- Bangladesh / Sri Lanka
- Dates: 15 – 27 May 2022
- Captains: Mominul Haque / Dimuth Karunaratne

Test series
- Result: Sri Lanka won the 2-match series 1–0
- Most runs: Mushfiqur Rahim (303) / Angelo Mathews (344)
- Most wickets: Shakib Al Hasan (9) / Asitha Fernando (13)
- Player of the series: Angelo Mathews (SL)

= Sri Lankan cricket team in Bangladesh in 2022 =

International cricket tour

The Sri Lanka cricket team toured Bangladesh in May 2022 to play two Test matches. The Test series formed part of the 2021–2023 ICC World Test Championship. The fixtures for the tour were confirmed in March 2022. In June 2020, the International Cricket Council (ICC) relaxed its rules on using neutral match officials, due to the impact of the COVID-19 pandemic. In April 2022, the ICC confirmed that neutral umpires would return to Test match cricket, with Richard Kettleborough from England and Joel Wilson of the West Indies standing in the first and second Tests respectively.

The first Test ended in a draw late on the fifth day, with Sri Lanka's Dinesh Chandimal and Niroshan Dickwella putting on an unbeaten partnership of 99 for the seventh wicket. Teammate Angelo Mathews was named the player of the match, after he scored 199 in the first innings. One the first day of the second Test, Bangladesh were reduced to 24/5 within the first hour of the match. Mushfiqur Rahim and Litton Das then made a partnership of 272 runs, the highest partnership for the sixth wicket or lower in a Test match after a team had lost its first five wickets for less than 25 runs. Bangladesh were bowled out for 365 runs in their first innings, with Mushfiqur Rahim finishing on 175 not out. In reply, Sri Lanka made 506, with Angelo Mathews again top-scoring for the side, with an unbeaten 145 runs. Bangladesh could only manage to score 169 in their second innings, with Sri Lanka winning by ten wickets to win the two-match series 1–0.

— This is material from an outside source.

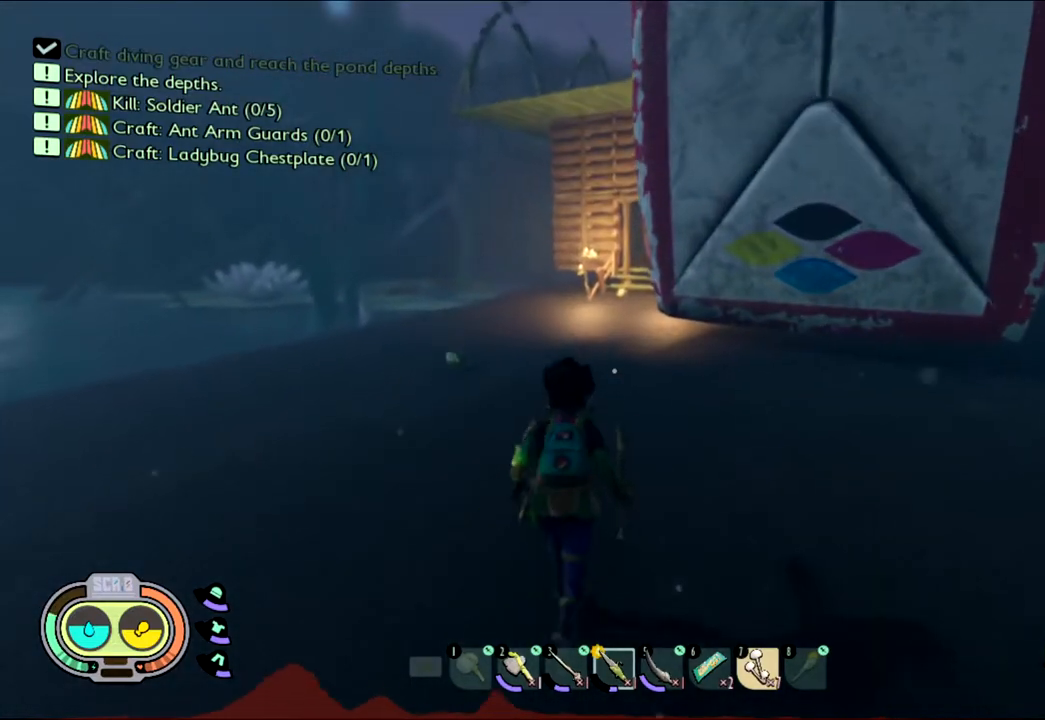
{"keys": ["shift", "w"], "mouse": [], "events": []}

Following the conclusion of the tour, Mominul Haque resigned as the captain of Bangladesh's Test team.

==Squads==

Tests
| Bangladesh | Sri Lanka |
| Mominul Haque (c); Khaled Ahmed; Yasir Ali; Litton Das (wk); Mehidy Hasan; Nayeem Hasan; Nurul Hasan; Shakib Al Hasan; Ebadot Hossain; Mosaddek Hossain; Tamim Iqbal; Shohidul Islam; Shoriful Islam; Taijul Islam; Mahmudul Hasan Joy; Mushfiqur Rahim; Rejaur Rahman Raja; Najmul Hossain Shanto; | Dimuth Karunaratne (c); Dinesh Chandimal; Dhananjaya de Silva; Niroshan Dickwella; Lasith Embuldeniya; Asitha Fernando; Oshada Fernando; Vishwa Fernando; Praveen Jayawickrama; Chamika Karunaratne; Suminda Lakshan; Dilshan Madushanka; Angelo Mathews; Kamindu Mendis; Kusal Mendis; Ramesh Mendis; Kamil Mishara; Kasun Rajitha; |

Prior to the series, Mehidy Hasan was ruled out Bangladesh's squad for the first Test due to a finger injury, with Nayeem Hasan named as his replacement. On 29 April 2022, Mosaddek Hossain was also added to Bangladesh's squad for the first Test. Shakib Al Hasan was initially ruled out of Bangladesh's squad for the first Test after he tested positive for COVID-19. However, he later provided a negative test, allowing him to play in the match. Bangladesh's Shoriful Islam and Nayeem Hasan were both ruled out of the second Test, after they suffered a fractured hand and a fractured finger respectively.